* SELECTED TEXT:
· · · · ·

For valuable consideration, receipt which is hereby acknowledged, eTraxx
Corporation, whose principle office is located at 1167A Chess Drive, Foster
City, CA 94404, hereby assigns all of its right, title and interest in that
certain Employment Agreement (the "Agreement") between eTraxx Corporation and
Dennis Wood dated April 1, 2000 to Telegen Corporation, effective July 1, 2000.

Telegen Corporation accepts such assignment of the Agreement and agrees to be
bound by the terms, obligations and benefits of said Agreement.

<TABLE>
<CAPTION>

<S>                                               <C>
eTraxx Corporation:                                  Telegen Corporation:

By: /s/ JESSICA L. STEVENS                           By:    /s/ WILLIAM M. SWAYNE
   -----------------------------------------              ---------------------------------------

Title:   CEO                                         Title:   PRESIDENT/COO
       -------------------------------------                -------------------------------------

Date:   JULY 1, 2000                                 Date:   JULY 1, 2000
      --------------------------------------               --------------------------------------


Acknowledged:

  /s/ DENNIS WOOD
------------------------------------
Dennis Wood

</TABLE>


                                    AMENDMENT

Telegen Corporation, the assignee in the above referenced Agreement, and Dennis
Wood, the Executive, for valuable consideration, receipt which is hereby
acknowledged, do hereby agree to amend the Agreement by adding the following as
a new paragraph 7 to Schedule 2.4 of the Agreement. The word "Company" as used
in this amendment shall mean Telegen Corporation.

· · · · ·

* RECORDS:
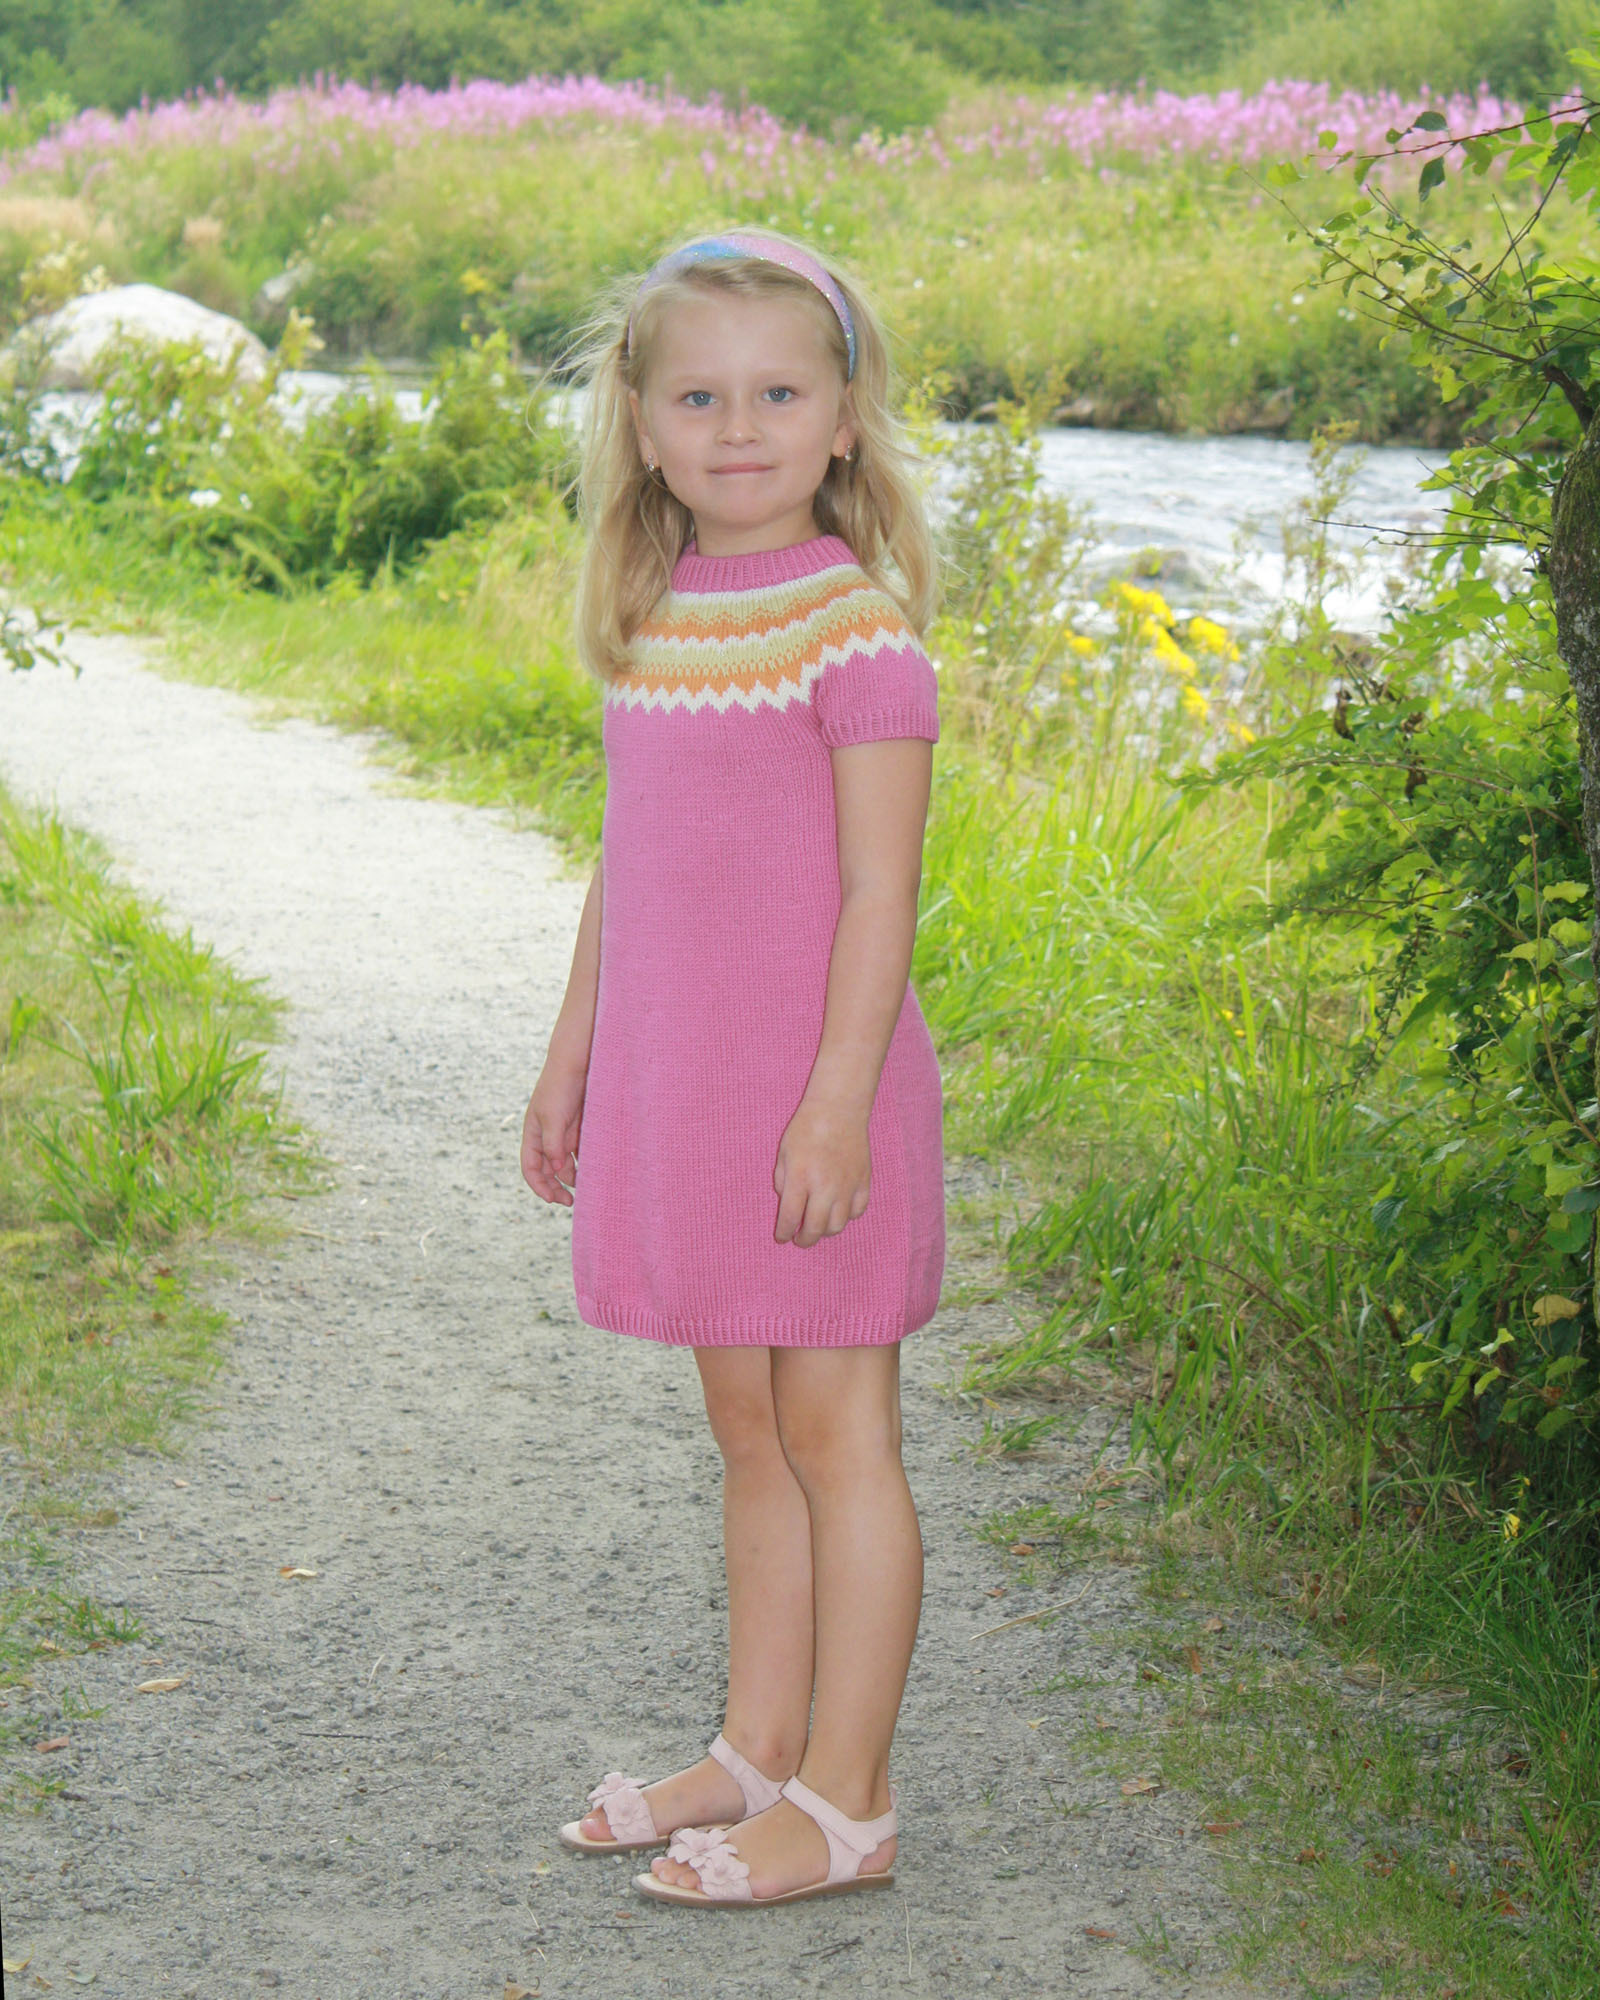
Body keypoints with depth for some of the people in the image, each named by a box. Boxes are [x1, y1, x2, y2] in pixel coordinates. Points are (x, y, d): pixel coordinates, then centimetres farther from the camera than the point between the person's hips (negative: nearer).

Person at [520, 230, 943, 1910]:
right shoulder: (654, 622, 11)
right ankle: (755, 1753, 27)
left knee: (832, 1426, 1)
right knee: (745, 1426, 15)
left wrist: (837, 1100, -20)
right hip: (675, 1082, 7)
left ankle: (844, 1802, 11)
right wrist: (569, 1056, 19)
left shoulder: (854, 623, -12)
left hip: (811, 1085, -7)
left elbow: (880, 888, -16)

· · · · ·

* THINGS TO DO:
1/ Answer these from the assignment text:
(a) At what address is eTraxx Corporation's office located?
(b) What title is given for William M. Swayne?
(c) In the amendment, what does the word "Company" mean?
2/ From the assignment text, quote the stretch from "Telegen Corporation, the" through "mean Telegen Corporation." word for word.

* ANSWERS GIVEN:
1/
(a) 1167A Chess Drive, Foster City, CA 94404
(b) PRESIDENT/COO
(c) Telegen Corporation

2/
Telegen Corporation, the assignee in the above referenced Agreement, and Dennis
Wood, the Executive, for valuable consideration, receipt which is hereby
acknowledged, do hereby agree to amend the Agreement by adding the following as
a new paragraph 7 to Schedule 2.4 of the Agreement. The word "Company" as used
in this amendment shall mean Telegen Corporation.